__TASK STATEMENT__: Filter out every line below that lacks "Switch", and copy the rest.

Stored data:
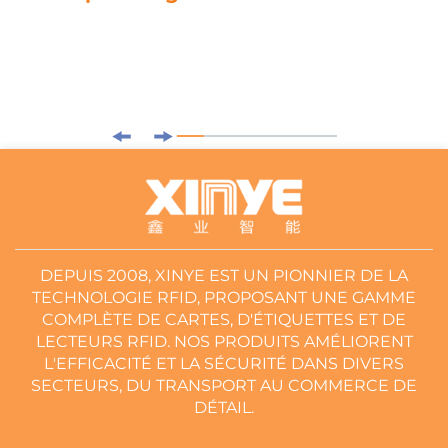
DEPUIS 2008, XINYE EST UN PIONNIER DE LA
TECHNOLOGIE RFID, PROPOSANT UNE GAMME
COMPLÈTE DE CARTES, D'ÉTIQUETTES ET DE
LECTEURS RFID. NOS PRODUITS AMÉLIORENT
L'EFFICACITÉ ET LA SÉCURITÉ DANS DIVERS
SECTEURS, DU TRANSPORT AU COMMERCE DE
DÉTAIL.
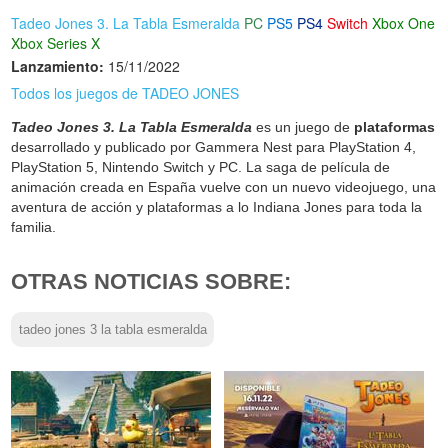
Tadeo Jones 3. La Tabla Esmeralda
PC
PS5
PS4
Switch
Xbox One
Xbox Series X
Lanzamiento:
15/11/2022
Todos los juegos de TADEO JONES
Tadeo Jones 3. La Tabla Esmeralda
es un juego de
plataformas
desarrollado y publicado por Gammera Nest para PlayStation 4,
PlayStation 5, Nintendo Switch y PC. La saga de película de
animación creada en España vuelve con un nuevo videojuego, una
aventura de acción y plataformas a lo Indiana Jones para toda la
familia.
OTRAS NOTICIAS SOBRE:
tadeo jones 3 la tabla esmeralda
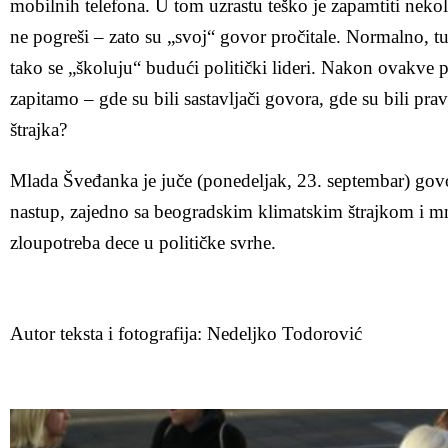
mobilnih telefona. U tom uzrastu teško je zapamtiti nekol
ne pogreši – zato su „svoj“ govor pročitale. Normalno, tu 
tako se „školuju“ budući politički lideri. Nakon ovakve
zapitamo – gde su bili sastavljači govora, gde su bili pravi
štrajka?
Mlada Šveđanka je juče (ponedeljak, 23. septembar) gov
nastup, zajedno sa beogradskim klimatskim štrajkom i mn
zloupotreba dece u političke svrhe.
Autor teksta i fotografija: Nedeljko Todorović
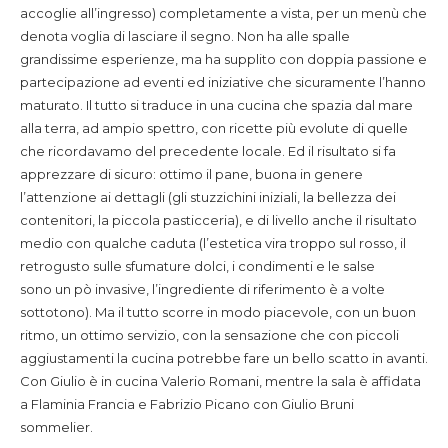
accoglie all’ingresso) completamente a vista, per un menù che
denota voglia di lasciare il segno. Non ha alle spalle
grandissime esperienze, ma ha supplito con doppia passione e
partecipazione ad eventi ed iniziative che sicuramente l’hanno
maturato. Il tutto si traduce in una cucina che spazia dal mare
alla terra, ad ampio spettro, con ricette più evolute di quelle
che ricordavamo del precedente locale. Ed il risultato si fa
apprezzare di sicuro: ottimo il pane, buona in genere
l’attenzione ai dettagli (gli stuzzichini iniziali, la bellezza dei
contenitori, la piccola pasticceria), e di livello anche il risultato
medio con qualche caduta (l’estetica vira troppo sul rosso, il
retrogusto sulle sfumature dolci, i condimenti e le salse
sono un pò invasive, l’ingrediente di riferimento è a volte
sottotono). Ma il tutto scorre in modo piacevole, con un buon
ritmo, un ottimo servizio, con la sensazione che con piccoli
aggiustamenti la cucina potrebbe fare un bello scatto in avanti.
Con Giulio è in cucina Valerio Romani, mentre la sala è affidata
a Flaminia Francia e Fabrizio Picano con Giulio Bruni
sommelier.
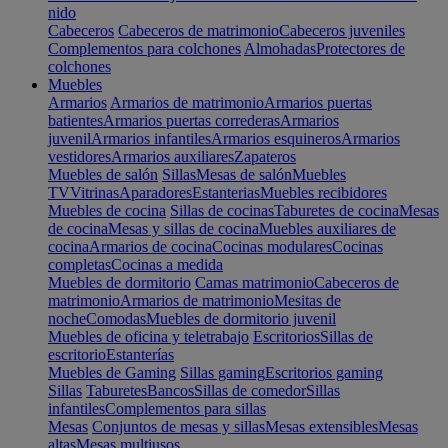
nido
Cabeceros
Cabeceros de matrimonio
Cabeceros juveniles
Complementos para colchones
Almohadas
Protectores de
colchones
Muebles
Armarios
Armarios de matrimonio
Armarios puertas
batientes
Armarios puertas correderas
Armarios
juvenil
Armarios infantiles
Armarios esquineros
Armarios
vestidores
Armarios auxiliares
Zapateros
Muebles de salón
Sillas
Mesas de salón
Muebles
TV
Vitrinas
Aparadores
Estanterias
Muebles recibidores
Muebles de cocina
Sillas de cocinas
Taburetes de cocina
Mesas
de cocina
Mesas y sillas de cocina
Muebles auxiliares de
cocina
Armarios de cocina
Cocinas modulares
Cocinas
completas
Cocinas a medida
Muebles de dormitorio
Camas matrimonio
Cabeceros de
matrimonio
Armarios de matrimonio
Mesitas de
noche
Comodas
Muebles de dormitorio juvenil
Muebles de oficina y teletrabajo
Escritorios
Sillas de
escritorio
Estanterías
Muebles de Gaming
Sillas gaming
Escritorios gaming
Sillas
Taburetes
Bancos
Sillas de comedor
Sillas
infantiles
Complementos para sillas
Mesas
Conjuntos de mesas y sillas
Mesas extensibles
Mesas
altas
Mesas multiusos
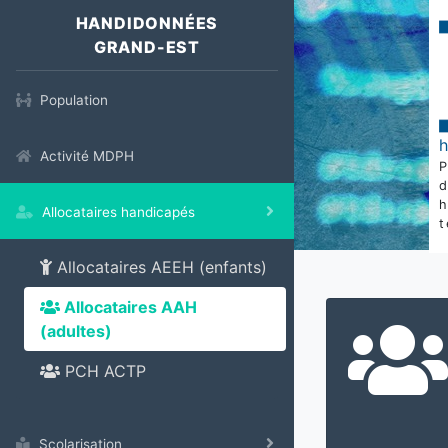
HANDIDONNÉES
GRAND-EST
Population
Activité MDPH
Allocataires handicapés
t
Allocataires AEEH (enfants)
Allocataires AAH
(adultes)
PCH ACTP
Scolarisation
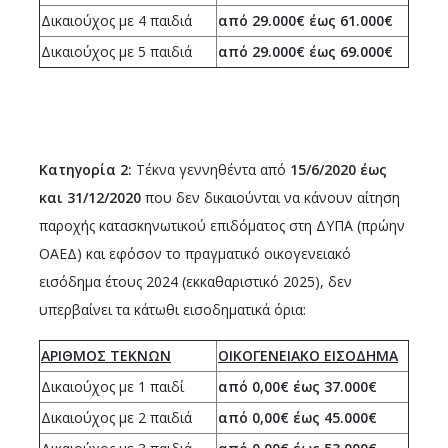
Δικαιούχος με 4 παιδιά
από 29.000€ έως 61.000€
Δικαιούχος με 5 παιδιά
από 29.000€ έως 69.000€
Κατηγορία 2:
Τέκνα γεννηθέντα από
15/6/2020 έως
και 31/12/2020
που δεν δικαιούνται να κάνουν αίτηση
παροχής κατασκηνωτικού επιδόματος στη ΔΥΠΑ (πρώην
ΟΑΕΔ) και εφόσον το πραγματικό οικογενειακό
εισόδημα έτους 2024 (εκκαθαριστικό 2025), δεν
υπερβαίνει τα κάτωθι εισοδηματικά όρια:
ΑΡΙΘΜΟΣ ΤΕΚΝΩΝ
ΟΙΚΟΓΕΝΕΙΑΚΟ ΕΙΣΟΔΗΜΑ
Δικαιούχος με 1 παιδί
από 0,00€ έως 37.000€
Δικαιούχος με 2 παιδιά
από 0,00€ έως 45.000€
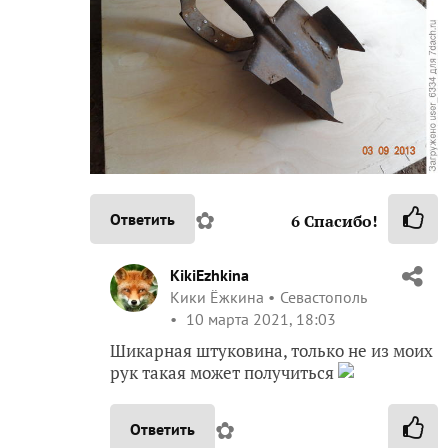
✿
Ответить
6
Спасибо!
KikiEzhkina
Кики Ёжкина
Севастополь
10 марта 2021, 18:03
Шикарная штуковина, только не из моих
рук такая может получиться
✿
Ответить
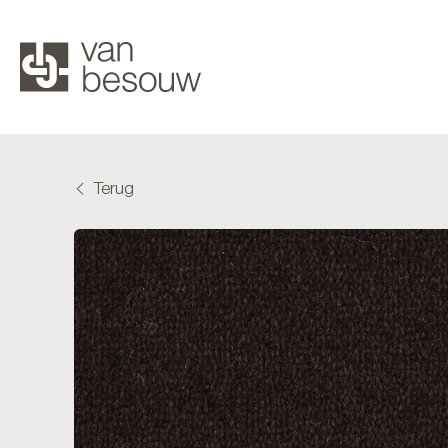
Terug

__REPLY__:
Switch
PlayStation 5, Nintendo Switch y PC. La saga de película de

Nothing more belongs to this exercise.